Treatment of striatal washed particles with phospholipase A(2) or C abolished the activation of adenylate cyclase by dopamine but not by N(16)-phenylisopropyl adenosine (PIA). The inhibition of dopamine-sensitive cyclase was dependent on Ca2+ and increased with time and phospholipase concentration. F(-)-sensitive cyclase was not affected by phospholipase A(2) treatment, but was enhanced by phospholipase C treatment. Phospholipase D did not affect basal, PIA, dopamine, or F(-)-sensitive cyclase activities. The observed effects of phospholipase A(2) were not due to either the detergent effect of lysophospholipids or to contaminating proteases. Dopamine-sensitive cyclase, inactivated by pretreatment with phospholipase A(2), was restored by asolectin (a soybean mixed phospholipid), phosphatidylcholine, phosphatidylethanolamine, or phosphatidylserine, but not by phosphatidylinositol.
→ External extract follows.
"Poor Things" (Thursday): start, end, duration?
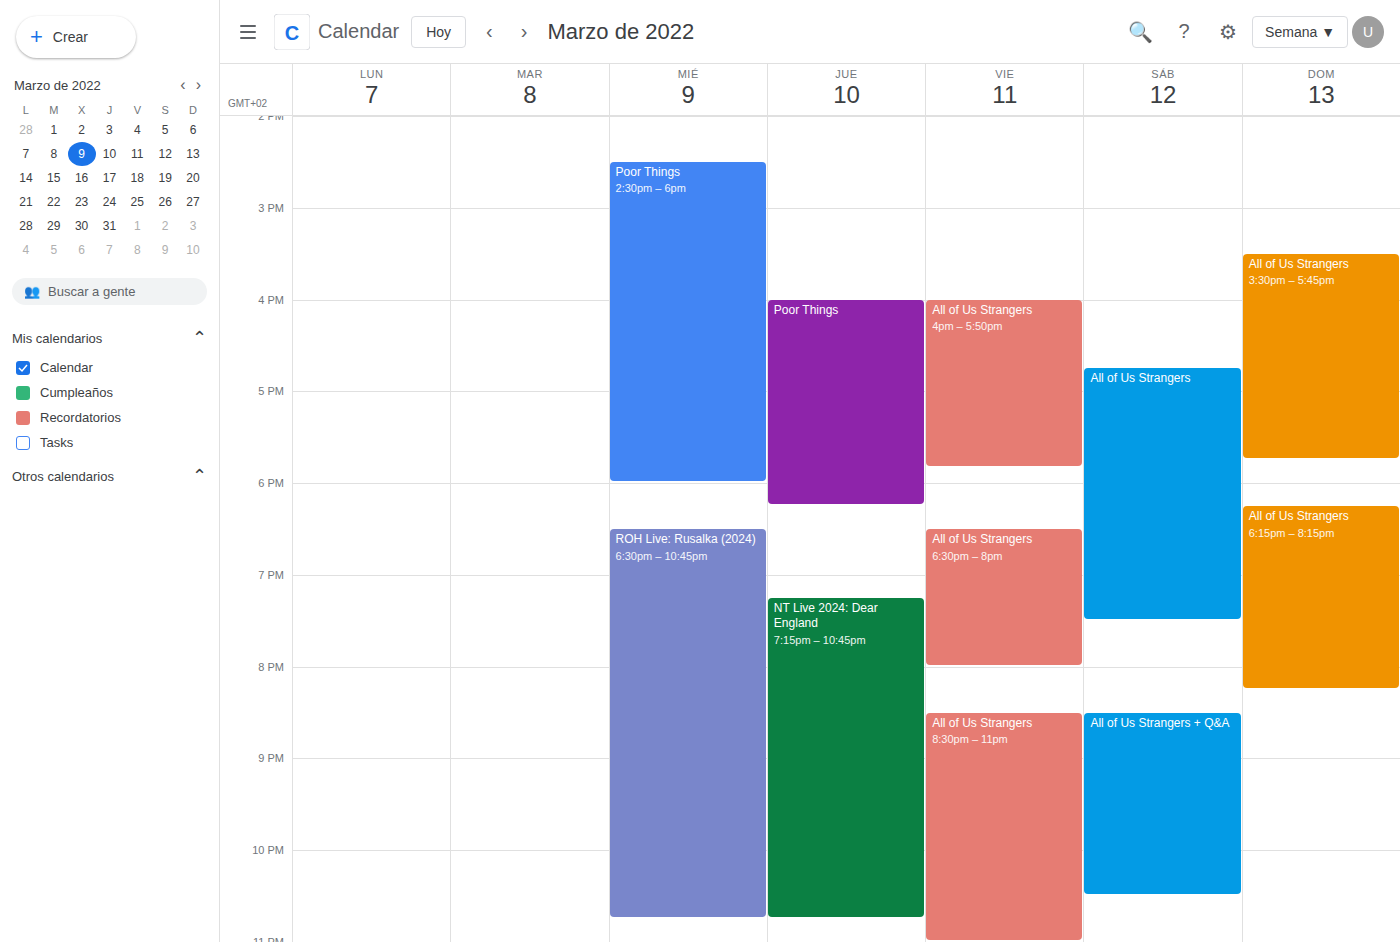
4:00 PM to 6:15 PM, 2 hours 15 minutes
Phosphatidylserine and phosphatidylcholine were equipotent in restoring dopamine-sensitive activity. Lubrol-PX, a nonionic detergent, abolished completely the dopamine-sensitive cyclase activity, whereas PIA-sensitive activity was slightly inhibited. In contrast, digitonin inhibited dopamine- and PIA-sensitive cyclase activity in a parallel fashion. Lubrol-PX released some adenylate cyclase into a 16,000 x g supernatant fraction that was stimulated by PIA but not by dopamine. Removal of most of the free detergent by Bio-bead SM 2 enhanced stimulation by PIA but did not restore sensitive cyclase. The data suggest that the requirement for phospholipids for the coupling of dopamine and adenosine receptors to the striatal adenylate cyclase may be different and that the adenosine receptors may be more tightly coupled to the enzyme than are dopamine receptors.